Marc Robert ‘Caedrel’ Lamont, 23, who plays for Excel Esports, has seen the industry grow from the early days of living off tournament prize money to having a salary as a contracted player. While he believes a newfound emphasis on talent scouting for new players is a positive for the industry, the amount of new leagues popping up for League Of Legends has created a new problem for those aiming for the top.
‘It used to be that there wasn’t many national leagues or many national teams so there wasn’t much talent, but now it’s super saturated,’ Marc says. ‘There’s 10 academy teams, there’s hundreds of national teams, there’s leagues in Italy, leagues in Nordic countries, leagues in Holland, Belgium, UK, Ireland, Scotland, there’s leagues everywhere.
‘So it’s really saturated now in that you have to really shine or really stand out, or you have to get on a really established team to actually get noticed. I think that’s the only difficult part now.
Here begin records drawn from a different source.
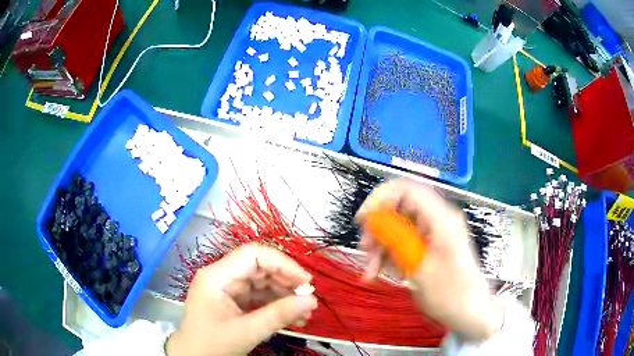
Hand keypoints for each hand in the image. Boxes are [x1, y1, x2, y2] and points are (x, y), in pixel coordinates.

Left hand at [166, 244, 317, 355]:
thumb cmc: (212, 345)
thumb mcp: (246, 332)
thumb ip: (279, 315)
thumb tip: (312, 300)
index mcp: (217, 276)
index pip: (253, 254)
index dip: (282, 263)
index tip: (305, 281)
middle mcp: (222, 276)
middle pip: (260, 268)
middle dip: (287, 283)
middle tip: (309, 300)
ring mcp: (228, 289)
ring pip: (263, 283)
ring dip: (285, 297)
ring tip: (305, 313)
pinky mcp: (233, 301)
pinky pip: (259, 297)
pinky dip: (277, 306)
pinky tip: (294, 318)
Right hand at [356, 179, 501, 341]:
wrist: (471, 312)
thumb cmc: (450, 294)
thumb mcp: (419, 268)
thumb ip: (396, 239)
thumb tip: (373, 217)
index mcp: (440, 218)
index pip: (406, 189)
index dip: (379, 198)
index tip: (363, 221)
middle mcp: (438, 219)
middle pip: (400, 208)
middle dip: (378, 229)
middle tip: (366, 251)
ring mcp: (436, 232)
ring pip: (400, 227)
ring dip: (382, 246)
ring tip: (371, 272)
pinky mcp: (433, 245)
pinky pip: (406, 242)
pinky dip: (391, 255)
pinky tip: (382, 273)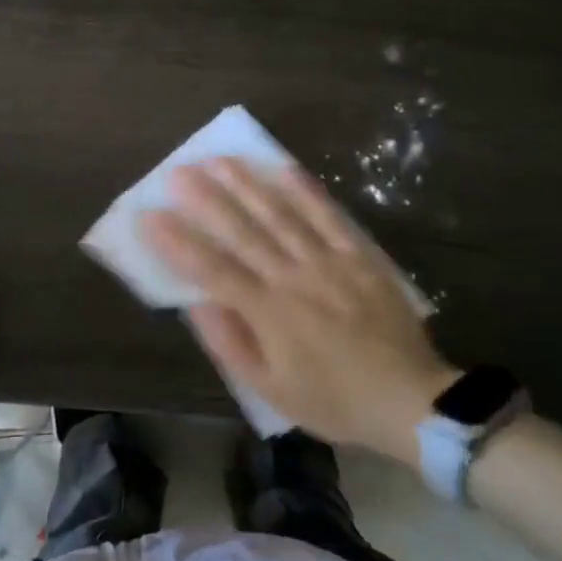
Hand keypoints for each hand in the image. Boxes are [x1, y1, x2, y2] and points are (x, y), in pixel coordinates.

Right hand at [139, 159, 457, 460]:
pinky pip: (329, 217)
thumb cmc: (334, 400)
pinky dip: (305, 191)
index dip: (178, 241)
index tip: (150, 215)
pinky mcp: (358, 257)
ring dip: (247, 185)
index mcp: (268, 312)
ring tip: (221, 160)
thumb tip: (196, 304)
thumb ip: (231, 345)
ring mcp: (328, 262)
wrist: (411, 400)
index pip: (212, 269)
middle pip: (243, 232)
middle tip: (179, 172)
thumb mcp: (272, 391)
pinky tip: (283, 168)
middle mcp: (292, 278)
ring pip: (280, 215)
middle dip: (207, 200)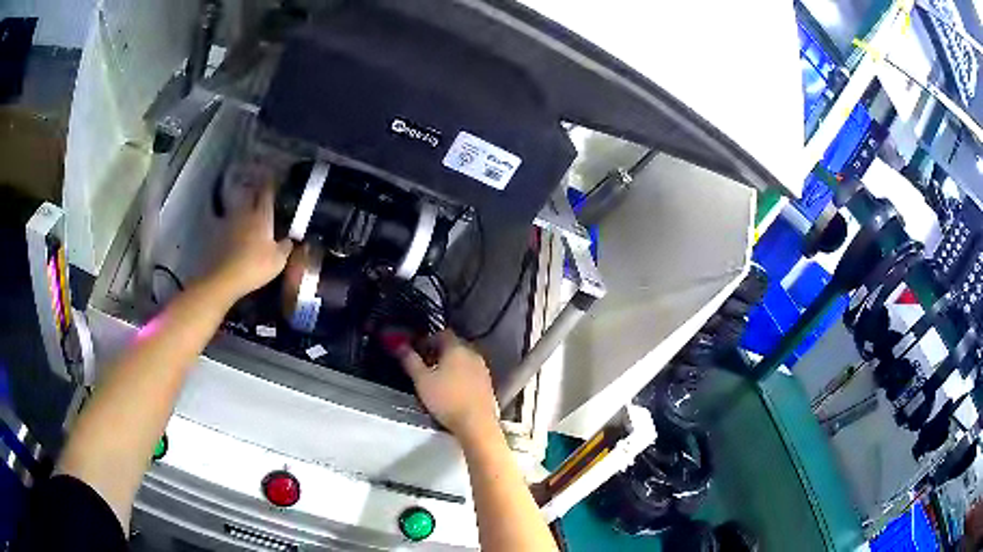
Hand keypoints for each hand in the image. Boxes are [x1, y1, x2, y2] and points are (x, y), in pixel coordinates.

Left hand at [209, 183, 292, 300]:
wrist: (223, 278)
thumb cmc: (254, 266)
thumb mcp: (278, 261)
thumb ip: (285, 247)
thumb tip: (290, 239)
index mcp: (261, 216)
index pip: (267, 193)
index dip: (271, 185)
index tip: (274, 180)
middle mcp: (244, 213)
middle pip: (249, 194)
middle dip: (255, 190)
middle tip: (259, 189)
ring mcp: (228, 222)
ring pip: (236, 206)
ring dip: (241, 204)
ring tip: (245, 206)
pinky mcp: (216, 233)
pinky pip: (225, 221)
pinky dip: (229, 221)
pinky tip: (230, 226)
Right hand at [393, 331, 499, 438]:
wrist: (476, 423)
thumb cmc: (446, 399)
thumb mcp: (422, 380)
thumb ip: (410, 360)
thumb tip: (399, 345)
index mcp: (457, 348)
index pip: (442, 333)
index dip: (428, 339)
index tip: (417, 350)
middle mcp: (473, 354)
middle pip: (454, 345)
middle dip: (439, 351)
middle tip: (425, 363)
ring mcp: (483, 369)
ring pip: (463, 359)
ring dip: (450, 364)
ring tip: (437, 378)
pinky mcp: (487, 384)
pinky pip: (471, 372)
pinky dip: (461, 375)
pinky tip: (452, 389)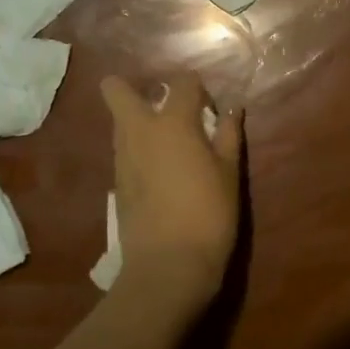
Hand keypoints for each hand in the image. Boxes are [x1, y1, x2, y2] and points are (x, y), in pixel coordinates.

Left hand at [100, 74, 242, 322]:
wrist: (168, 266)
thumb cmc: (208, 213)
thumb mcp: (229, 172)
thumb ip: (229, 135)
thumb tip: (233, 110)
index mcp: (172, 122)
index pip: (183, 82)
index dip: (198, 88)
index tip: (210, 109)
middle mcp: (139, 131)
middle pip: (117, 90)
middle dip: (131, 87)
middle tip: (163, 106)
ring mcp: (122, 157)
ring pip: (120, 121)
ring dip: (138, 120)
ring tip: (168, 142)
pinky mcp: (116, 183)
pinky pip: (124, 150)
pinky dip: (138, 149)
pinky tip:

It’s more you have to find the right team, rather than before it was, “I have to find a team”.’
While the ascent of League Of Legends as a UK esport may still have some lingering questions, players like Marc, who have dedicated their lives to becoming the best, are simply embracing the current upswing.
’There’s a lot of downsides to it [being a professional esports player], but there’s a lot of upsides as well,’ Marc says. ‘I think the good outweighs the bad in the sense your career is only for so long – you’re not going to play for 20 years, so just make the most of the moment.
‘The things which suck right now, like not having relationships, the stressful environment, not being able to see your family that much, not being able to establish a home in a sense because you’re always travelling back and forth with tournaments and different houses, and your sleep schedule is really f**ked up if you’re going internationally as well.
‘So I think just living in the moment is really important right now. It’s something you’ll never be able to do again. I think that’s the biggest positive that outweighs the negatives.’